• **Dataset entries**:
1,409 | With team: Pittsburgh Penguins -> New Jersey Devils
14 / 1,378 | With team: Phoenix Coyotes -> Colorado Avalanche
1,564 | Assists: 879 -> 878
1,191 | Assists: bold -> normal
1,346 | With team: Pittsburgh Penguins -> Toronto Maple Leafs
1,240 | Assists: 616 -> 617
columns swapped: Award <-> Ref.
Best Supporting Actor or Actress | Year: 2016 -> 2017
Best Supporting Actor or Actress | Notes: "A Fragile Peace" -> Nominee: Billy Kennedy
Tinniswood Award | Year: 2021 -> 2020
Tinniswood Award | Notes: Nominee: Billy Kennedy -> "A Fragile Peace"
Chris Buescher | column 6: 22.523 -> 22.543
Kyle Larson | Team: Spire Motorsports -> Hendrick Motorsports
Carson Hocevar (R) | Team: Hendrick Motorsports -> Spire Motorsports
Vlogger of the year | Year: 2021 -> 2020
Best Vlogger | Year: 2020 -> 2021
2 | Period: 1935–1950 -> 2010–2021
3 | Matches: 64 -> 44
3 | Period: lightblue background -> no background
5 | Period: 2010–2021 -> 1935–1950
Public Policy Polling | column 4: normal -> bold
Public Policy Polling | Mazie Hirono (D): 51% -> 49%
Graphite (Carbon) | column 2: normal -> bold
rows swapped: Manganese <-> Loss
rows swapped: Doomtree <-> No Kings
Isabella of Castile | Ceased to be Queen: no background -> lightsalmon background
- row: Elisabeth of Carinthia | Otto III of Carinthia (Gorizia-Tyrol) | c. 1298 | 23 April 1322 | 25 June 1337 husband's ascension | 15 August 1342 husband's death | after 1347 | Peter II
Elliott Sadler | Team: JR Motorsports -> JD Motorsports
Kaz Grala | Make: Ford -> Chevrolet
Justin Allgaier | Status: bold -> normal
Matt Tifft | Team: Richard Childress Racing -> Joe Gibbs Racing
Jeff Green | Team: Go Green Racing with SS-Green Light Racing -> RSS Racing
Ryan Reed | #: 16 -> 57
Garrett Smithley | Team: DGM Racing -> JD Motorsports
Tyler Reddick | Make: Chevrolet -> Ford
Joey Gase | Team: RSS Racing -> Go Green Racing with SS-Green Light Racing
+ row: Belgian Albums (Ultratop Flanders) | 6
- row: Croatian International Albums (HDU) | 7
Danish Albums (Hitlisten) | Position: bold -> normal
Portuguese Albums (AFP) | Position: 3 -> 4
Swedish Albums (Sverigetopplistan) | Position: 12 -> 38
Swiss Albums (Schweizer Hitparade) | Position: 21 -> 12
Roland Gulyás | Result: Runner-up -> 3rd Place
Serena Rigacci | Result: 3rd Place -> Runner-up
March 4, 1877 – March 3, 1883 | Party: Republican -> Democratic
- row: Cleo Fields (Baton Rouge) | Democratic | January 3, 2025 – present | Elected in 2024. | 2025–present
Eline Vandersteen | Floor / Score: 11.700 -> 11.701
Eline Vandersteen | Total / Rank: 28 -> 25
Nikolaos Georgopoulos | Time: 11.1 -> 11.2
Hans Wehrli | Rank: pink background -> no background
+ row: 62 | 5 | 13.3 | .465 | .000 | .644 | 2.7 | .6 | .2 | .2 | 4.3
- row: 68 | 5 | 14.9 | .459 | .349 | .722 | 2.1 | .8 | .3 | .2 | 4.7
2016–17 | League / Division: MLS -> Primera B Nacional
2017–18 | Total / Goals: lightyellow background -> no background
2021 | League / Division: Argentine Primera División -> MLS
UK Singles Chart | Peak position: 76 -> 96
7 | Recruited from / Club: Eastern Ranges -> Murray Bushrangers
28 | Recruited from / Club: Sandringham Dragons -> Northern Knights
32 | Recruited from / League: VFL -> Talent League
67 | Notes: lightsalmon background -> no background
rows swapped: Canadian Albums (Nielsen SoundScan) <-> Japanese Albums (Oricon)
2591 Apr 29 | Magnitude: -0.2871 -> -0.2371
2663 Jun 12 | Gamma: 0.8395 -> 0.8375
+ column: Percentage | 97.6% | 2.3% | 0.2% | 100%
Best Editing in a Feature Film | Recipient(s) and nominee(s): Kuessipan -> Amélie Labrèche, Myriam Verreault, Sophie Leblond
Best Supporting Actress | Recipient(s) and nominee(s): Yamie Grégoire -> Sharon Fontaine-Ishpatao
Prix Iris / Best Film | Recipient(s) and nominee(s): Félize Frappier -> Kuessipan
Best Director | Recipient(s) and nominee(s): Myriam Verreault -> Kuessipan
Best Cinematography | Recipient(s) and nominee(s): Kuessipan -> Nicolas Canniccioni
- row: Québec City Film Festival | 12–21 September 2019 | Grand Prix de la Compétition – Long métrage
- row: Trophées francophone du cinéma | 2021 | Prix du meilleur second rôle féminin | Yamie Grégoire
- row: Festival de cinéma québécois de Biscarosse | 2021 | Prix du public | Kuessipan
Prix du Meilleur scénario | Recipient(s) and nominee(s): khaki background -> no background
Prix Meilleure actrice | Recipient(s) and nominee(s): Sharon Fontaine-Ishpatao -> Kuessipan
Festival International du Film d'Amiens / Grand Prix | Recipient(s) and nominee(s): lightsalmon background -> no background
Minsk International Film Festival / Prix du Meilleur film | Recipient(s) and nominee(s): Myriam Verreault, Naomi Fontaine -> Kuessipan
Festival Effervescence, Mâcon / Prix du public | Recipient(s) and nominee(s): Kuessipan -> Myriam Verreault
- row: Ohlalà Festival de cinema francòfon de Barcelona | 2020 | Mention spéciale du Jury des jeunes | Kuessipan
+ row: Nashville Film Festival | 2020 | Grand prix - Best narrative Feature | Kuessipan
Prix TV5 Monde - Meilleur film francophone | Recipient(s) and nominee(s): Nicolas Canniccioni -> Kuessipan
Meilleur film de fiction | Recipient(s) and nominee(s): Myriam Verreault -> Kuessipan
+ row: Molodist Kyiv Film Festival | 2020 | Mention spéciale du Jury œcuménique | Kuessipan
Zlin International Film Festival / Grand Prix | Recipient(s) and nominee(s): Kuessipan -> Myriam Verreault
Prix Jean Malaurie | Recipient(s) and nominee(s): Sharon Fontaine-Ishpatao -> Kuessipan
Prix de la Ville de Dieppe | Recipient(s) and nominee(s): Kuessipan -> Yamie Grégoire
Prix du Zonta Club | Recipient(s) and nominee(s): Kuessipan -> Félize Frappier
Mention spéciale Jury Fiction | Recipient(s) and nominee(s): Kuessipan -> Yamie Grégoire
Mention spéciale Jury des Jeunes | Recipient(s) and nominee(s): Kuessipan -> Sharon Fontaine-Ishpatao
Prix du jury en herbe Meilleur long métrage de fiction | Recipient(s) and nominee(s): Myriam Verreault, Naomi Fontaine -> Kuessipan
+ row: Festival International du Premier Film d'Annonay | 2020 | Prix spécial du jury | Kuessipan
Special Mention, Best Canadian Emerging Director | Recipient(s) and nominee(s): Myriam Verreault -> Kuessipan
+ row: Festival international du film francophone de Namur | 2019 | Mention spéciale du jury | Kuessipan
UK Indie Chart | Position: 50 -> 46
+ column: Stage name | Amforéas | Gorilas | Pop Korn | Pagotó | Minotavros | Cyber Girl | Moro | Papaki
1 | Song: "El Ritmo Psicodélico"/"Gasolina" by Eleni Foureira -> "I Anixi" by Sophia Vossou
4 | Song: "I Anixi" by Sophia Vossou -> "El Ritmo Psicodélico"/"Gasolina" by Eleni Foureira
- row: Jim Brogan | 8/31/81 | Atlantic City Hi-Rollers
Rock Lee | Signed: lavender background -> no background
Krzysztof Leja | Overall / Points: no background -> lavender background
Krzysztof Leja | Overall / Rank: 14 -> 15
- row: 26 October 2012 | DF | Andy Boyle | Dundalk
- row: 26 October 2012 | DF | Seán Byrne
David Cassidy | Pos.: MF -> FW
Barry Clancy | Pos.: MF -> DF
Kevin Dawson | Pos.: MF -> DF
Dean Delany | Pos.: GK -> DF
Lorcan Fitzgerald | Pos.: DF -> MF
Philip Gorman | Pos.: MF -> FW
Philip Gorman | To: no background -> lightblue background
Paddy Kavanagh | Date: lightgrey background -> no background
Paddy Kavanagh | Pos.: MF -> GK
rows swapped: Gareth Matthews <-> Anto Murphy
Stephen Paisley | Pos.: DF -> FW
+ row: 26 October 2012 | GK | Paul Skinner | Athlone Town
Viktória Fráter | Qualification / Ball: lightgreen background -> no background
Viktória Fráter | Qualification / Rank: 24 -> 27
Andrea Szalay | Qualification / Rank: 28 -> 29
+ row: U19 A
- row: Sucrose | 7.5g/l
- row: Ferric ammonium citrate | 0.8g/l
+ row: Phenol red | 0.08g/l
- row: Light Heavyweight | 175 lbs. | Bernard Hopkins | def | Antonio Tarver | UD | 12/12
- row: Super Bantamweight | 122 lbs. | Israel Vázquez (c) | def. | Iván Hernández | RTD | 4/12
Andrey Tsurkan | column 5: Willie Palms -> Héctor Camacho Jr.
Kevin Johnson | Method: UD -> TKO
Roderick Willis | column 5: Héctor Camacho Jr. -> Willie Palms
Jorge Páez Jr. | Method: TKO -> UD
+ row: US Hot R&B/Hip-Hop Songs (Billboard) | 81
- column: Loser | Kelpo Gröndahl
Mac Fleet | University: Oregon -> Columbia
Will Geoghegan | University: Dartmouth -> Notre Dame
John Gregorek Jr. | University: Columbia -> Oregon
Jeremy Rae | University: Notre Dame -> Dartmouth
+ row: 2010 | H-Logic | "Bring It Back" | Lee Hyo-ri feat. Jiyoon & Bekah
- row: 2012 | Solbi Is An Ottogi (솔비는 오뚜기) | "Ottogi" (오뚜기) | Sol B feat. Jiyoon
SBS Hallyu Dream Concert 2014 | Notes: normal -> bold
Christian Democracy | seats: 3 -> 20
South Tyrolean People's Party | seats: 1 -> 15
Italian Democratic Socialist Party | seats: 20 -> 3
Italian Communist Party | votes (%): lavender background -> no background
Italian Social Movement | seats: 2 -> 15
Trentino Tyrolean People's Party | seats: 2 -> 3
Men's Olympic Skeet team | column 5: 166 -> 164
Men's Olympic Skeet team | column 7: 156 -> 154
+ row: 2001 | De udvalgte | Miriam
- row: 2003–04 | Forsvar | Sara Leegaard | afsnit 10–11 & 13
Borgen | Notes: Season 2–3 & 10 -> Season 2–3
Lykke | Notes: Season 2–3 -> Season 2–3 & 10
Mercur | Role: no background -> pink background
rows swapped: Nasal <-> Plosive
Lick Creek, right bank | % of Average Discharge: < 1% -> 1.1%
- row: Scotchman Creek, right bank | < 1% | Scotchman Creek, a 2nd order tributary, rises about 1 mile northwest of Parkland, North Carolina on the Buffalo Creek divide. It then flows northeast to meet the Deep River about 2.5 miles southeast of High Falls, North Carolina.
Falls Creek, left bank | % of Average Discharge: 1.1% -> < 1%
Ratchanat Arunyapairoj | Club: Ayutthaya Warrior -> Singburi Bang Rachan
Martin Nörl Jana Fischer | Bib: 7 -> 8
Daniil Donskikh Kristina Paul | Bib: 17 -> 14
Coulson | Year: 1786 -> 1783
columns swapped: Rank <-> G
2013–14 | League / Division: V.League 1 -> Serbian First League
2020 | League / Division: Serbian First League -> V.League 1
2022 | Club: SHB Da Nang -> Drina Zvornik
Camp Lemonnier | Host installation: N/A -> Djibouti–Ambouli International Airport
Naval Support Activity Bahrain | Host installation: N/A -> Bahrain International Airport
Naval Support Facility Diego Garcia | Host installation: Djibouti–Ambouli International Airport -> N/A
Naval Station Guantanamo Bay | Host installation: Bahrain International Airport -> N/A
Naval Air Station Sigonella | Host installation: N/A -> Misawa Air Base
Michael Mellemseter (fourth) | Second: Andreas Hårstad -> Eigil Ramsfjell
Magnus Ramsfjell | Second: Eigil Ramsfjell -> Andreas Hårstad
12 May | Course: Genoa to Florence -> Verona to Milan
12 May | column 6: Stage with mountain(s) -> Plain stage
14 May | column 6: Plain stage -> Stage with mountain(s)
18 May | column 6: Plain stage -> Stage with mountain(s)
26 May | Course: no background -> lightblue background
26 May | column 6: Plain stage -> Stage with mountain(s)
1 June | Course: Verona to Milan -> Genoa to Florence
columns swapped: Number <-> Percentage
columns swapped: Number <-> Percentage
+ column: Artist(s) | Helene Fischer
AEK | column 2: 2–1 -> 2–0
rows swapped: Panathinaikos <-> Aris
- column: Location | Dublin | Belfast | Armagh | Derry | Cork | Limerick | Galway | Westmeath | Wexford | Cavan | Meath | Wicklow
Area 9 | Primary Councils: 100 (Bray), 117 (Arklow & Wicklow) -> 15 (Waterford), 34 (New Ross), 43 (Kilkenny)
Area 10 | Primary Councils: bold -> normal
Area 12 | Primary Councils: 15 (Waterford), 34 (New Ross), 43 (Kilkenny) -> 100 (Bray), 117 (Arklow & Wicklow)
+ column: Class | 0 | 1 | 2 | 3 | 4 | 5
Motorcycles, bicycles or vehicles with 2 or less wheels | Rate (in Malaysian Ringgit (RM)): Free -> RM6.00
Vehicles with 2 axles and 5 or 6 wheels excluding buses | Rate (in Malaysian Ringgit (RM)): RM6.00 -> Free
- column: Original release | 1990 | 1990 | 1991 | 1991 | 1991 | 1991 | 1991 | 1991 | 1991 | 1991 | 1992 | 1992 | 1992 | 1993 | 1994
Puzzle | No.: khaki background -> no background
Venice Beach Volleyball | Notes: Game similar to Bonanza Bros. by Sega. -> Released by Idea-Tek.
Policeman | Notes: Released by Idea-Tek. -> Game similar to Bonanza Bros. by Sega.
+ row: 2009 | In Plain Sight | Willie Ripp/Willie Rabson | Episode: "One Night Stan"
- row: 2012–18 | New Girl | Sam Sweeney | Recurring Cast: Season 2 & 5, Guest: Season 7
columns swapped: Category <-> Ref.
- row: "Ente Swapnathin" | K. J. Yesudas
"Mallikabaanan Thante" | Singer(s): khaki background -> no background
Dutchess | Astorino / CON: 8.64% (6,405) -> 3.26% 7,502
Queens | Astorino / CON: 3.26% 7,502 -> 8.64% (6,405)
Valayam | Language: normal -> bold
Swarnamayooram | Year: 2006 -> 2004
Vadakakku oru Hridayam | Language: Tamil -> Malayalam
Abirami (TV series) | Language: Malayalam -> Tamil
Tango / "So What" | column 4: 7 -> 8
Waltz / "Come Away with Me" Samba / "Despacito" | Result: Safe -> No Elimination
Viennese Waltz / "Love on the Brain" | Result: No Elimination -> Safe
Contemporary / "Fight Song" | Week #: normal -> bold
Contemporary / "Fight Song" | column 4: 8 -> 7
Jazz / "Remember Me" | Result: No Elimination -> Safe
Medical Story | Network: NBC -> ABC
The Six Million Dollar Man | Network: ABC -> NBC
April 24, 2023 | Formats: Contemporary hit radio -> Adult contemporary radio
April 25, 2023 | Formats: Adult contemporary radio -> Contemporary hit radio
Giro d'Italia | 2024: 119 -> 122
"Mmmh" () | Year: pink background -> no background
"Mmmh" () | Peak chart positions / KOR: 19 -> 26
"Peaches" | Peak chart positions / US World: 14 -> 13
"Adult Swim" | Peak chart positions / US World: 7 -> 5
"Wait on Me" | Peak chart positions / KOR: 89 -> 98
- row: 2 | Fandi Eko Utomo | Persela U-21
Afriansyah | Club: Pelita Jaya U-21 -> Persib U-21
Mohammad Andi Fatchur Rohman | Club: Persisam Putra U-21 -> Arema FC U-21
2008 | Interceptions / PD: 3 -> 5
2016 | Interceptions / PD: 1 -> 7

• **Problem statement**: Reproduce the material word for word, from its first line through the line that contains "Tinniswood Award | Year: 2021 -> 2020", including that line.

• **Answer to this task**:
1,409 | With team: Pittsburgh Penguins -> New Jersey Devils
14 / 1,378 | With team: Phoenix Coyotes -> Colorado Avalanche
1,564 | Assists: 879 -> 878
1,191 | Assists: bold -> normal
1,346 | With team: Pittsburgh Penguins -> Toronto Maple Leafs
1,240 | Assists: 616 -> 617
columns swapped: Award <-> Ref.
Best Supporting Actor or Actress | Year: 2016 -> 2017
Best Supporting Actor or Actress | Notes: "A Fragile Peace" -> Nominee: Billy Kennedy
Tinniswood Award | Year: 2021 -> 2020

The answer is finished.